# Study material:
↓↓↓

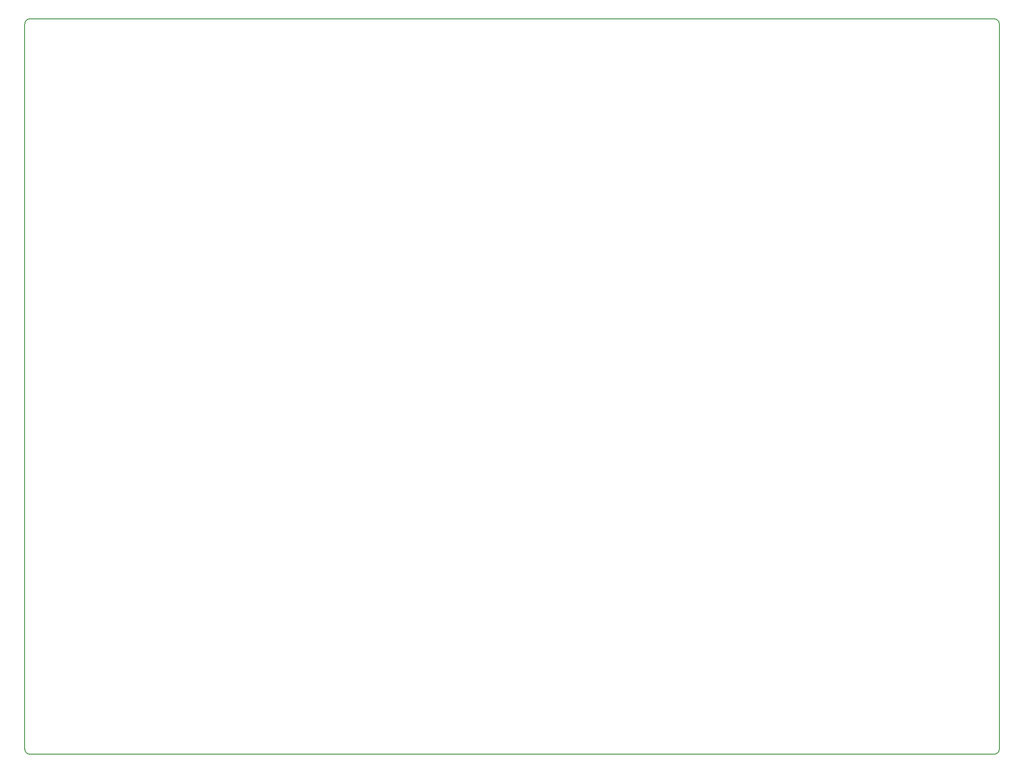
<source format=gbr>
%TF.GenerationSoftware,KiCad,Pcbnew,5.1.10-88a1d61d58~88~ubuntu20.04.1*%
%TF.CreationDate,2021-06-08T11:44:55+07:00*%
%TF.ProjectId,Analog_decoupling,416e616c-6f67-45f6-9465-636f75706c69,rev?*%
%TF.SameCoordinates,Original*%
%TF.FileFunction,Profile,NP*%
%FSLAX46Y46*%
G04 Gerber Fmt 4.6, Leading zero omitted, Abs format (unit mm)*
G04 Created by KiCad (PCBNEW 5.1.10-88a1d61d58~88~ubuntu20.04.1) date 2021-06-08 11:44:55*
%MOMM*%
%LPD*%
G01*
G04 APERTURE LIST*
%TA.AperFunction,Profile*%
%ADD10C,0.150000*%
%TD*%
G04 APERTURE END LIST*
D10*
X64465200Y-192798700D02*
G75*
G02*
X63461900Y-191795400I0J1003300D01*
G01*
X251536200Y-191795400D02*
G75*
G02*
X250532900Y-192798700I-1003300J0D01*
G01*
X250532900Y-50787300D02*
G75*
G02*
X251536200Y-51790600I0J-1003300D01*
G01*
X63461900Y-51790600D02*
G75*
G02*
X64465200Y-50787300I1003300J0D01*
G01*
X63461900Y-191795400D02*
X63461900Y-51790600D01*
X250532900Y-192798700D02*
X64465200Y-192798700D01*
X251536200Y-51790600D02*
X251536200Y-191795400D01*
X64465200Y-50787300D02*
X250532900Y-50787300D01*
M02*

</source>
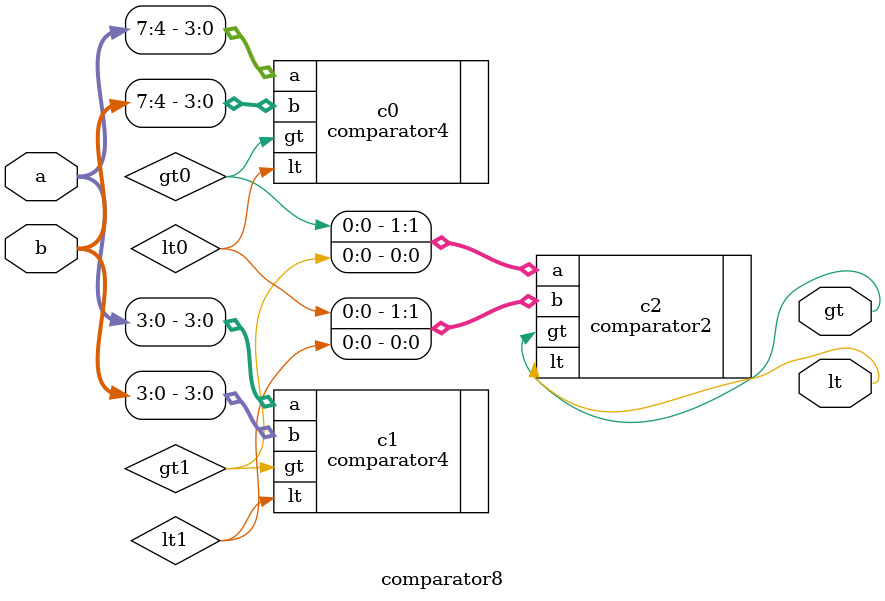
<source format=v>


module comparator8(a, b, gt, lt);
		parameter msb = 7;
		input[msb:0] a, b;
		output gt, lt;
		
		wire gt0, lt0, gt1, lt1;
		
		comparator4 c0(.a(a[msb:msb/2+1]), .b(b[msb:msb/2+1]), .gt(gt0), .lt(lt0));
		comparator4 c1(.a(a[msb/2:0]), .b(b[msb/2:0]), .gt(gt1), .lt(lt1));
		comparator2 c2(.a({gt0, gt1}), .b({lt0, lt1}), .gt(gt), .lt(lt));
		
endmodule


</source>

↑↑↑

# Request:
Please count the lines above that hold the string "LIST" and reply with the number alone.

# Your solution:
2